All of this brings me to Pentecost, which remembers that moment when God’s Holy Spirit was revealed to a frightened and defeated band of Jesus’ followers through physical signs of its forceful presence. Contrary to the common way of thinking about our need to come to Jesus, God came to them, and why should that be a surprise? Didn’t God come to us in Christ Jesus? And that is what God does still. It is not something that happened a long time ago, but something that happens daily in our own lives, and never more so than in the gift of new life we receive each Sunday in the Holy Eucharist. On Pentecost Sunday we not only remember what happened then, we do what we can to open our hearts and minds to God doing it again for us, not once but daily.
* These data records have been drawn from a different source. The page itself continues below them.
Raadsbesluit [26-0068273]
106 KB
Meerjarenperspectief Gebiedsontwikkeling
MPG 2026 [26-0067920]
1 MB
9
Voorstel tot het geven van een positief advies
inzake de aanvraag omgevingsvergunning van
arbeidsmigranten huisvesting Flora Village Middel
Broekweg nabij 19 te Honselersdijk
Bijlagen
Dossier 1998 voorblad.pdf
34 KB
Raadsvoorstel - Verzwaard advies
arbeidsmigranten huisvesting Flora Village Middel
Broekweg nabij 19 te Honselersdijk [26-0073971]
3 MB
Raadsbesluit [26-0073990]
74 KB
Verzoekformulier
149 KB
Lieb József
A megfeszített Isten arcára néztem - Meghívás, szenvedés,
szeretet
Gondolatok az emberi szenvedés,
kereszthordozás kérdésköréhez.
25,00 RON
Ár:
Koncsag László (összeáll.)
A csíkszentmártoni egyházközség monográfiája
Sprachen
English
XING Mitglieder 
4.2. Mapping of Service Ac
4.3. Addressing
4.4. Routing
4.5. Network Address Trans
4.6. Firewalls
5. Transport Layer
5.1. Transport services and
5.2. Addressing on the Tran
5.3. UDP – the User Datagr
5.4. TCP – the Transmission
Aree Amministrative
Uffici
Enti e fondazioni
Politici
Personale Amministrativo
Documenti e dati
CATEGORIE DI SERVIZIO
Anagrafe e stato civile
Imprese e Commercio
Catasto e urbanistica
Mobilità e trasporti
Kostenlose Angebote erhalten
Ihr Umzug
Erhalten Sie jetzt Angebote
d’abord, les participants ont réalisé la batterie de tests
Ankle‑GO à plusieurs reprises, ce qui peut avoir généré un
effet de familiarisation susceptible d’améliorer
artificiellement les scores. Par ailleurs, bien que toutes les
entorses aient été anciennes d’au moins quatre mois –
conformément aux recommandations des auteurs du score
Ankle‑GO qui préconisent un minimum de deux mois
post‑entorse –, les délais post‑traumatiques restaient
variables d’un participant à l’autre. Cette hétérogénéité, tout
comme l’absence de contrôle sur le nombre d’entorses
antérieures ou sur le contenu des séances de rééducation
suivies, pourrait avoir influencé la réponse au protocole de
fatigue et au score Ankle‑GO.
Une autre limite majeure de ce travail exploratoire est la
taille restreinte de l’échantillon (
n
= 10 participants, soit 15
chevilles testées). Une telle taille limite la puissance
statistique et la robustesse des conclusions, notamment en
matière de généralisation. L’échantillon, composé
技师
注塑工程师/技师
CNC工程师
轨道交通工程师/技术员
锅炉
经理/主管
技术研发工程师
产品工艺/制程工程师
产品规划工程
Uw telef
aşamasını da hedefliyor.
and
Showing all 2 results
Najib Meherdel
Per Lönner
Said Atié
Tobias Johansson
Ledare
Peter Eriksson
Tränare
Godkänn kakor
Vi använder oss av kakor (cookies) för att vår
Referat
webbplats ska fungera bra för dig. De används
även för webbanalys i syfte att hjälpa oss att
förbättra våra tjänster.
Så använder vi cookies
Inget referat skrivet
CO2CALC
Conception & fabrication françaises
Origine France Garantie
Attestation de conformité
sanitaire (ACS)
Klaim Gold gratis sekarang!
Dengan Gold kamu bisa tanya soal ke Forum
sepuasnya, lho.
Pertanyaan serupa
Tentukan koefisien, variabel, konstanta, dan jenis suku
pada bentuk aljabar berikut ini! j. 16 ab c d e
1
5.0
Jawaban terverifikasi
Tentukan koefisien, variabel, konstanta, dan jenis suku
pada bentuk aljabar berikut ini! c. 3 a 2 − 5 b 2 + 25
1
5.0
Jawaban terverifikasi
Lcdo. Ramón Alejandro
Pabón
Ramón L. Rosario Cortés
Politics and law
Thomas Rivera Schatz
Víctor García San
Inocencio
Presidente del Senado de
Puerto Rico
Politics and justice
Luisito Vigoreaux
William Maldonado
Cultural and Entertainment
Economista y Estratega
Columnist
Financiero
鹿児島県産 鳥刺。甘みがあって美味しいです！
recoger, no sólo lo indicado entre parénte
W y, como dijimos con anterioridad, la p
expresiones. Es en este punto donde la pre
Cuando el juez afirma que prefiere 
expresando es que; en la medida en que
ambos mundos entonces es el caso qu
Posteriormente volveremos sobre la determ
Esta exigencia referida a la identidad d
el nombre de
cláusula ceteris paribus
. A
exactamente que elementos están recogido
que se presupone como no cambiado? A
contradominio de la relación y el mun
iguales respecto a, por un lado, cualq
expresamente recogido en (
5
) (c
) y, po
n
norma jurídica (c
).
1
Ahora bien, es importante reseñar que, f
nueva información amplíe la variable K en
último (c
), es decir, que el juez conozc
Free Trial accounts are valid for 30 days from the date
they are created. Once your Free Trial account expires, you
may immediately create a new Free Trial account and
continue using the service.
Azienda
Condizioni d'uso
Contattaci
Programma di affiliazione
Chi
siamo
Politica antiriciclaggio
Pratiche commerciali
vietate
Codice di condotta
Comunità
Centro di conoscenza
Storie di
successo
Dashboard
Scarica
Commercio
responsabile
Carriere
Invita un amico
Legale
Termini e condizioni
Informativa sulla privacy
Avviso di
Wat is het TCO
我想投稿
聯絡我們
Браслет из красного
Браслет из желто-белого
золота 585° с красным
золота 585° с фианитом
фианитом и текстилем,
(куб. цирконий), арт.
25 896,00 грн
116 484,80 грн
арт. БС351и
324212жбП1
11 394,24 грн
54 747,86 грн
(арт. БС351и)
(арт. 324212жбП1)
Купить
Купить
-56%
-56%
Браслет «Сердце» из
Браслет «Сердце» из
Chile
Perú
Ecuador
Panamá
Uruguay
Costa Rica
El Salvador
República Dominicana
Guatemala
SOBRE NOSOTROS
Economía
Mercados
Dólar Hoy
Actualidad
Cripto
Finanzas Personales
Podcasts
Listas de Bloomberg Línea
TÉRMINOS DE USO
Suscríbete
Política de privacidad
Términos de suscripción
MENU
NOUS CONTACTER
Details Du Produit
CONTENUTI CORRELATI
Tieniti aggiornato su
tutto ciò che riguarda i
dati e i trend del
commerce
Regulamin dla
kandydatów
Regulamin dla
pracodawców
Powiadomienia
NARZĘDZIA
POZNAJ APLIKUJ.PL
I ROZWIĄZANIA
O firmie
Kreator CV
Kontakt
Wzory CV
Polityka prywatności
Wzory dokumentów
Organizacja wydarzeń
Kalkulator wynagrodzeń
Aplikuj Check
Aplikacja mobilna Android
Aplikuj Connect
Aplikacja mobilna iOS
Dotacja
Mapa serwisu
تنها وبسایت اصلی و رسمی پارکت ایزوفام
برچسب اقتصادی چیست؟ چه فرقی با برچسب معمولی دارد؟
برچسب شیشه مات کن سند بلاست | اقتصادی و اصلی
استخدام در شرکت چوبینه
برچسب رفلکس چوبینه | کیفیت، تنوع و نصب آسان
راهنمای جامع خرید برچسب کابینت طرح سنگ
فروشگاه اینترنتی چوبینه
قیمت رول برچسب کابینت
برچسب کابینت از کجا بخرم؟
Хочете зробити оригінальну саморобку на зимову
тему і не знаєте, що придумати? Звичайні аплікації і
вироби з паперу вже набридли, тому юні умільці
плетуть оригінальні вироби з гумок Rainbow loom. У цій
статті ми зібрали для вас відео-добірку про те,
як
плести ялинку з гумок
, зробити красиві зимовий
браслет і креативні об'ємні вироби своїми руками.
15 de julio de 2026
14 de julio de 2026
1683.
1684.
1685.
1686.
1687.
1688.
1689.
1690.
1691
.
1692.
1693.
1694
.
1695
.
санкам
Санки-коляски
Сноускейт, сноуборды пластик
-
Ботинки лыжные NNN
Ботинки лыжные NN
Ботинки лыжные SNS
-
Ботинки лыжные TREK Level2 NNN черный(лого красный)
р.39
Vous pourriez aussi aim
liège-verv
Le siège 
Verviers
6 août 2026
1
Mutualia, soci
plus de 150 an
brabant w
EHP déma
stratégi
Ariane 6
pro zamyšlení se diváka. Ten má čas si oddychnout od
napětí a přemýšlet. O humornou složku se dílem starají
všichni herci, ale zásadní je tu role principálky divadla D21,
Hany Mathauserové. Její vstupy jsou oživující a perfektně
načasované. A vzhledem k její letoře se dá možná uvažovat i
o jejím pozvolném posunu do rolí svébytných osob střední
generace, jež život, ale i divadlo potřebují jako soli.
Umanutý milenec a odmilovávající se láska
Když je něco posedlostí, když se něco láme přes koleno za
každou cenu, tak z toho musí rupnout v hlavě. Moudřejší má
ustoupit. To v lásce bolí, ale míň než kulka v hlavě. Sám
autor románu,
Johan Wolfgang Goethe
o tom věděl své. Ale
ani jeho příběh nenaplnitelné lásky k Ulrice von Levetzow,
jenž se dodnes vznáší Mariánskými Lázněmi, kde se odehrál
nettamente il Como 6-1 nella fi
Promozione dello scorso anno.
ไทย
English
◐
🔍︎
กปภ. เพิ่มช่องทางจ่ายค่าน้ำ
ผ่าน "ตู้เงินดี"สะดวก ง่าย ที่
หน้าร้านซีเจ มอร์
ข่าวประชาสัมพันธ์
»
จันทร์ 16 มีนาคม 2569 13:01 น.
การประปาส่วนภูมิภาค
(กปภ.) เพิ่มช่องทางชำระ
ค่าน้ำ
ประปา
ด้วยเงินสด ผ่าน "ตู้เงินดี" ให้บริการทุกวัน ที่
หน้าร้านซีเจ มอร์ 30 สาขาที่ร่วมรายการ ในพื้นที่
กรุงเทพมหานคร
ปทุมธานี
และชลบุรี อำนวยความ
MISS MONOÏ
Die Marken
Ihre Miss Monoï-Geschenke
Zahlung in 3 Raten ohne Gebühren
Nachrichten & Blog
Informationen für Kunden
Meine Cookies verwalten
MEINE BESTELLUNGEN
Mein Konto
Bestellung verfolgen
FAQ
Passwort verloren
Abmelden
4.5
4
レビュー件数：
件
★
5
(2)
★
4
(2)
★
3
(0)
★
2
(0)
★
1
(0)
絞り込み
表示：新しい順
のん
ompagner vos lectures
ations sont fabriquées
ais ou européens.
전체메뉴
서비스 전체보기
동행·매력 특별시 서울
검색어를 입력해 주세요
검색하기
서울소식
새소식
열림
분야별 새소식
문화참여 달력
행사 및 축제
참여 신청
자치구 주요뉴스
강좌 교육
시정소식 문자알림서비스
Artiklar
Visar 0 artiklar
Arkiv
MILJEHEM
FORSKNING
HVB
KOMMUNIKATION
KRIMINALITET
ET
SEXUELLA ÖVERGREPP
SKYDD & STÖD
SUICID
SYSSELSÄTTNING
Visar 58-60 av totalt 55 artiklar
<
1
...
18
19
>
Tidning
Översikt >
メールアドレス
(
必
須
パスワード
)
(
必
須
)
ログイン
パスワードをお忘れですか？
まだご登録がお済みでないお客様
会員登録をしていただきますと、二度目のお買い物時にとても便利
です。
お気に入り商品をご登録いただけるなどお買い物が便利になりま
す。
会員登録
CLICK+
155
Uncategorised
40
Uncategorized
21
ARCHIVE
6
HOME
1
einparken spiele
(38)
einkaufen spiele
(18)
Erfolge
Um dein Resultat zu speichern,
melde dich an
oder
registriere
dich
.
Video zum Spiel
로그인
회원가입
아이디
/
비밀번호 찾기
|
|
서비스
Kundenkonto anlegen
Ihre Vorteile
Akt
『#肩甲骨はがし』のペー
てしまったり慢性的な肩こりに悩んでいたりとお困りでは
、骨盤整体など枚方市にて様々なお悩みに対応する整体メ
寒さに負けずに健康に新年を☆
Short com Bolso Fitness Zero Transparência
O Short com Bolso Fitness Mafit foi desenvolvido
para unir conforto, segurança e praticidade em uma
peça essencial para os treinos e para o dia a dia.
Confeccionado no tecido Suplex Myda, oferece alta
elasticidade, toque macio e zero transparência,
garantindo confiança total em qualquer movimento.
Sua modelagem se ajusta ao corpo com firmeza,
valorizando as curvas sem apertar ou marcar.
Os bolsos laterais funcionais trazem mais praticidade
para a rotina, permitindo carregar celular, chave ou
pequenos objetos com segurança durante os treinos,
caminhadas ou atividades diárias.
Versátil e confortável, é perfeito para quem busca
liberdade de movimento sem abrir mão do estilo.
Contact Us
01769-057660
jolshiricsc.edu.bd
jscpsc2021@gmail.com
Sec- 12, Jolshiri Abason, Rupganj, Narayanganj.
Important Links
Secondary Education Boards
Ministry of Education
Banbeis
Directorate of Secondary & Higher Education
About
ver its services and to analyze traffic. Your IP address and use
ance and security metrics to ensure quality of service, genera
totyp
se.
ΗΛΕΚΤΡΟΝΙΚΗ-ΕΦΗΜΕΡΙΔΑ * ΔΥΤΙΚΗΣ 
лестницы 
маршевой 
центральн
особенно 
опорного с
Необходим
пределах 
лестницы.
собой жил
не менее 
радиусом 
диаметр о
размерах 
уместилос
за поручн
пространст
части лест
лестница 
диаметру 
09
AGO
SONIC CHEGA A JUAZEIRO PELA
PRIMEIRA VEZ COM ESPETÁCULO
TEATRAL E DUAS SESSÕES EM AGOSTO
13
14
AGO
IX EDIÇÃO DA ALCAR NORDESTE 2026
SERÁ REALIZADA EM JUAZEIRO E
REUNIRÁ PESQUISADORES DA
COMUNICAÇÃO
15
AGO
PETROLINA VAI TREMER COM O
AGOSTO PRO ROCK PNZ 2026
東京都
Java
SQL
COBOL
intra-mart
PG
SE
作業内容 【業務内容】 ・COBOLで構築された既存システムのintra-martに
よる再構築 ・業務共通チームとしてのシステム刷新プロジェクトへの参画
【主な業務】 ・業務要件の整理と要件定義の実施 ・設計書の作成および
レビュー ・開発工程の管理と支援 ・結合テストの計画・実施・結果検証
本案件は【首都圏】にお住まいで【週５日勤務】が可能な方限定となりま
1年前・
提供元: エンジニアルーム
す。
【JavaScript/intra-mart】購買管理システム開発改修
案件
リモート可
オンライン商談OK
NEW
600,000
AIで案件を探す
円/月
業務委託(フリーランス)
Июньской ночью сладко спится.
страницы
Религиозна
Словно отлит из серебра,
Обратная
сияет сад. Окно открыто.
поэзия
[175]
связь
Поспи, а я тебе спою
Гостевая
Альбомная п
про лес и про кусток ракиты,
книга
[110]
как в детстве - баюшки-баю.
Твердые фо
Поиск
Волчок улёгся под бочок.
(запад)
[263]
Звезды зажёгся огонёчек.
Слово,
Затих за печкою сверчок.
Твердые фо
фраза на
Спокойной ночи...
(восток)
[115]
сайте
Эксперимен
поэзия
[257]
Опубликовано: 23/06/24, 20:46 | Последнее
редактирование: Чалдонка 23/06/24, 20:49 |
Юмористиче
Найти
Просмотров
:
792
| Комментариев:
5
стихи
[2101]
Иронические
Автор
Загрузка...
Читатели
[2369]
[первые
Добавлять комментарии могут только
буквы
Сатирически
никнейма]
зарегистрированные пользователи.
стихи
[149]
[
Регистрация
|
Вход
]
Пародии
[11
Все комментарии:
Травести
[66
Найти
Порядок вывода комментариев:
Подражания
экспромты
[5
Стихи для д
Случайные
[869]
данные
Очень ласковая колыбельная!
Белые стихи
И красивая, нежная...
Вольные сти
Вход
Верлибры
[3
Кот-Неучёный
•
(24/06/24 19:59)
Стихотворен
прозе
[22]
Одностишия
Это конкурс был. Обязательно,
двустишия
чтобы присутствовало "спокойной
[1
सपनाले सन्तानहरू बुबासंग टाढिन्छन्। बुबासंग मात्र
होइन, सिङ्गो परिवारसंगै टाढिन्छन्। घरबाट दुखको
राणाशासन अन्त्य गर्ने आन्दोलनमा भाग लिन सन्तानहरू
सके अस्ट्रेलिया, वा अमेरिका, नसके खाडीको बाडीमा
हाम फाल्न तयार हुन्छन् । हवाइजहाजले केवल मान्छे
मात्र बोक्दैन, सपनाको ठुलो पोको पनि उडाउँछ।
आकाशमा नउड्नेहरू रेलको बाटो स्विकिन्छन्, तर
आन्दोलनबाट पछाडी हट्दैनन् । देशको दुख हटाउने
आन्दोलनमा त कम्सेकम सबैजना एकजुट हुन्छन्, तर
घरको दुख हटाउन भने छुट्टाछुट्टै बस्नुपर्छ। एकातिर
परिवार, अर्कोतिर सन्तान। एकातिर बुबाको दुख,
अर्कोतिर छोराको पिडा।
It is time for us to reclaim the reality of the coexistence of the spiritual and physical realms. Realms not filled with scary demons, but overflowing with God’s Holy Spirit made known to us in uncountable ways through creation itself. To paraphrase the writer to the Hebrews, the spiritual realm that coexists with our physical world is not something we are to be afraid of. No! It is a realm in which the living God, innumerable angels singing, and all the saints in heaven are now and continue to be a part of our every day lives. It may not be in the form of roaring winds and tongues of fire. We may not wander out onto Main Street speaking in a dozen languages. But we will encounter God’s Holy Spirit just the same. What that will mean for each of us? That remains to be seen.